Agriculture is responsible for nearly 40% of global greenhouse gas emissions, almost 90% of deforestation and 80% of biodiversity loss, the bulk of which can be attributed to industrial agriculture and agribusiness operations.

The disruption of global fertiliser supply chains has been a major focus of the UN’s response to the global food crisis. But the dangers of market concentration, which make food systems extremely fragile to shocks, have been largely ignored.

In just the last five years, the world’s nine largest fertiliser companies – with nearly 40% of global synthetic fertiliser sales – have tripled their profits.
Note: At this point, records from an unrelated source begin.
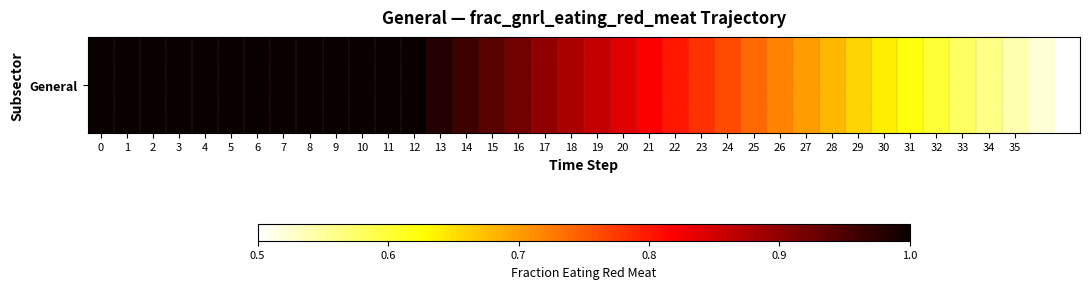

How many distinct data groups are displayed?

1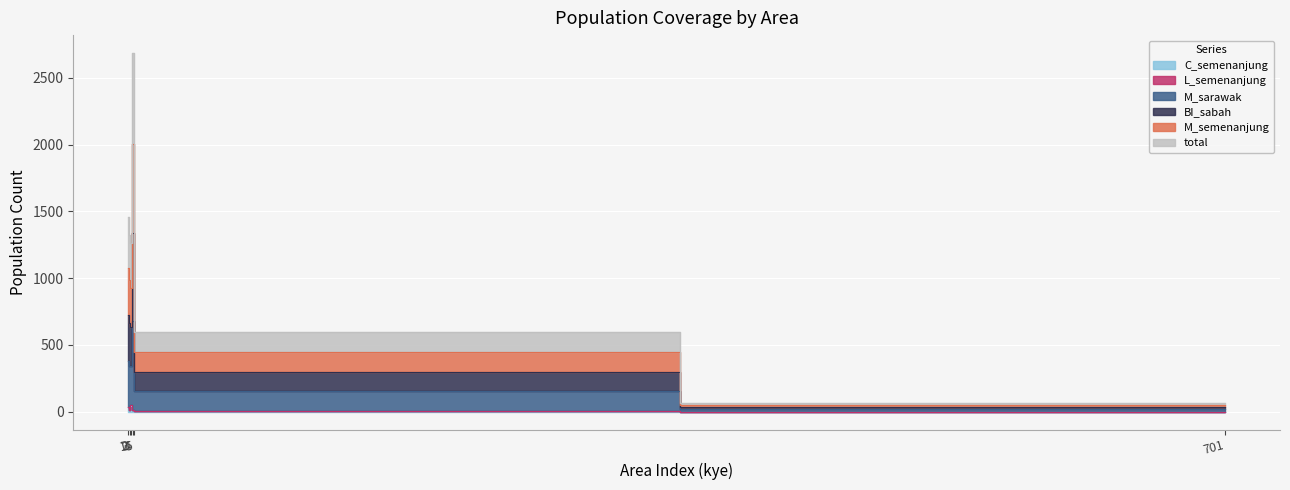

True or false: BI_sabah and M_sarawak intersect in this chart.

False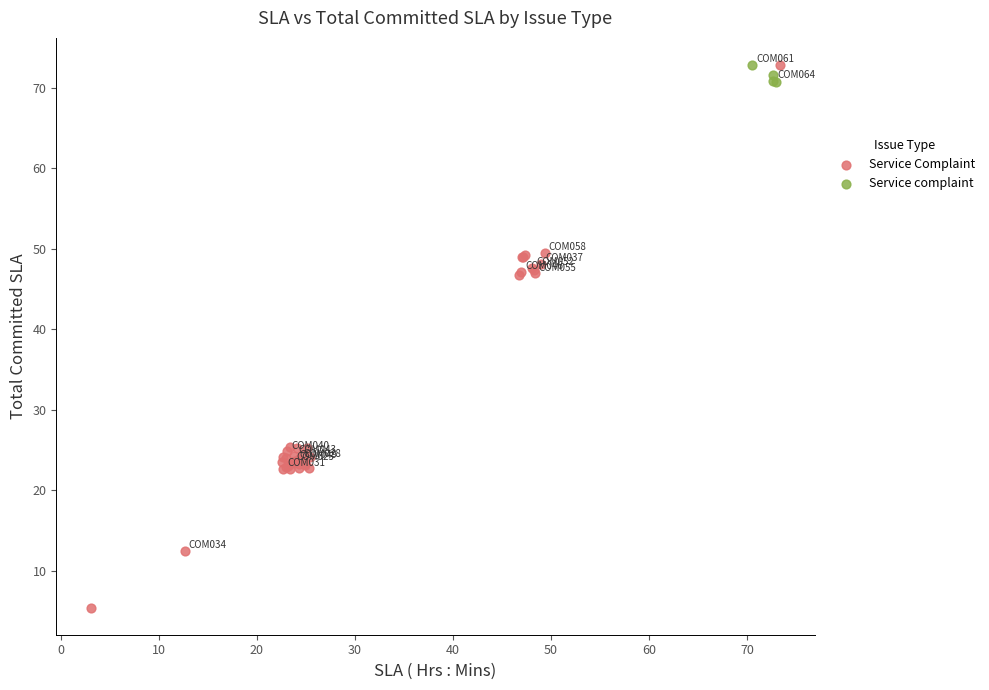

Which series reaches the minimum Y coordinate?

Service Complaint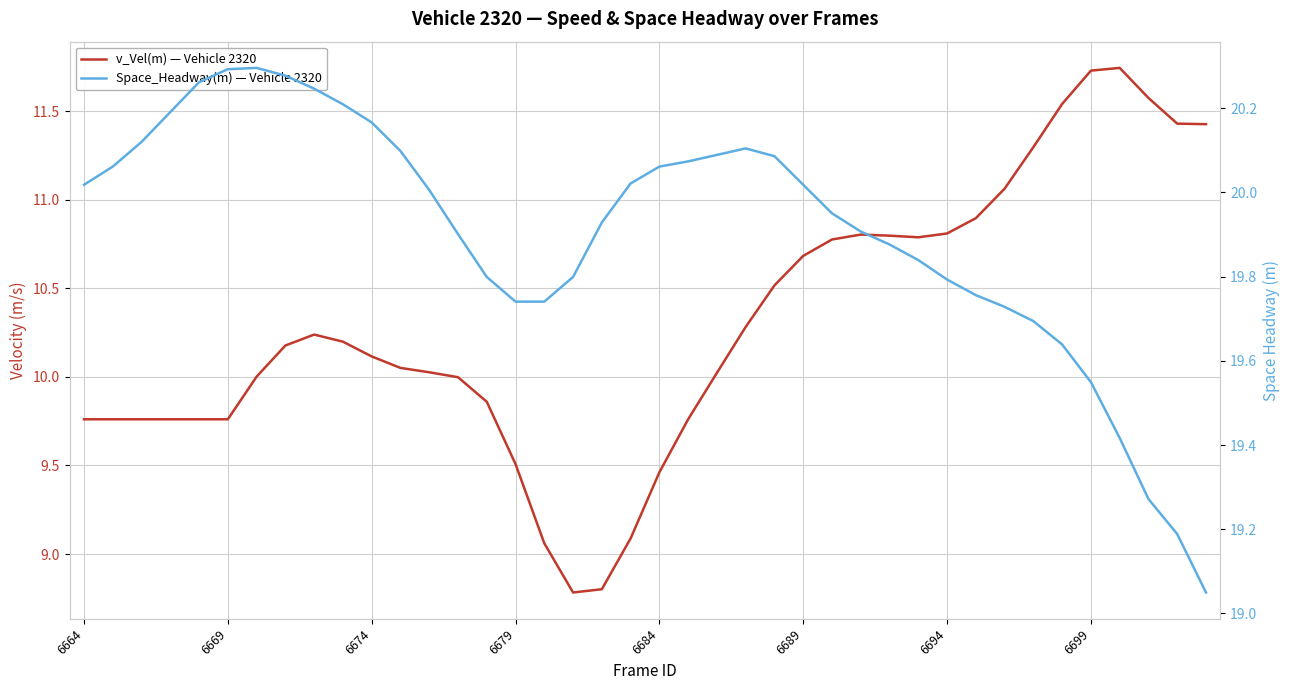

What is the greatest value displayed?

20.3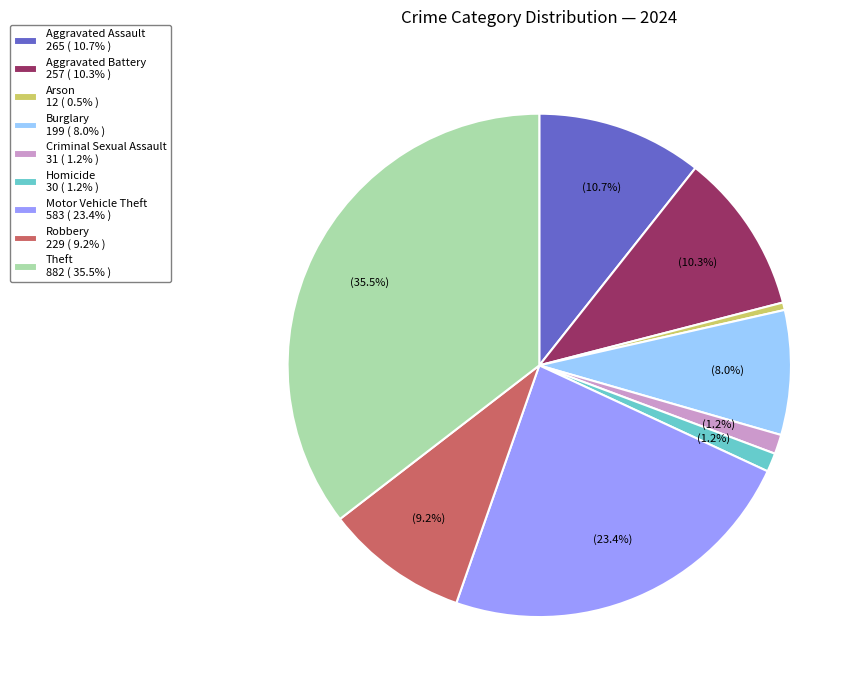

What is the smallest slice in the pie chart?

Arson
Rocketing fertiliser prices have less to do with disrupted supply chains than quasi-monopolies.

Despite all this – and the growing global obesity pandemic, for which consumption of ultra-processed industrial food bears a major responsibility – the UN continues to empower corporations. What it should be doing is addressing issues such as land concentration, so that peasant agroecology can have a real chance to flourish and make a significant contribution to tackling hunger, climate change and biodiversity loss.

Industrial agriculture has failed

A dystopian future where a handful of corporations control everything we eat is just around the corner, if we do not resist now.

About 60% of all calories consumed worldwide come from just four crops: rice, wheat, corn and soy. Everyone is vulnerable if we are over-dependent on global corporate-controlled supply chains. Industrial agriculture has failed to address rising levels of hunger and malnutrition across the world, which are now at an estimated 828 million people.

The global governance of food is being hijacked by corporate interests. The UN’s Food and Agriculture Organization receives less than a third of its $3.25bn budget from the world’s governments, making it dependent on “voluntary contributions” – including from corporations and their proxies – for the rest.

We are facing a stark choice between unsustainable, exploitative, corporate-controlled food systems and diverse, locally sourced ecological food that prioritises the needs and rights of those most affected by the hunger, climate and health crises.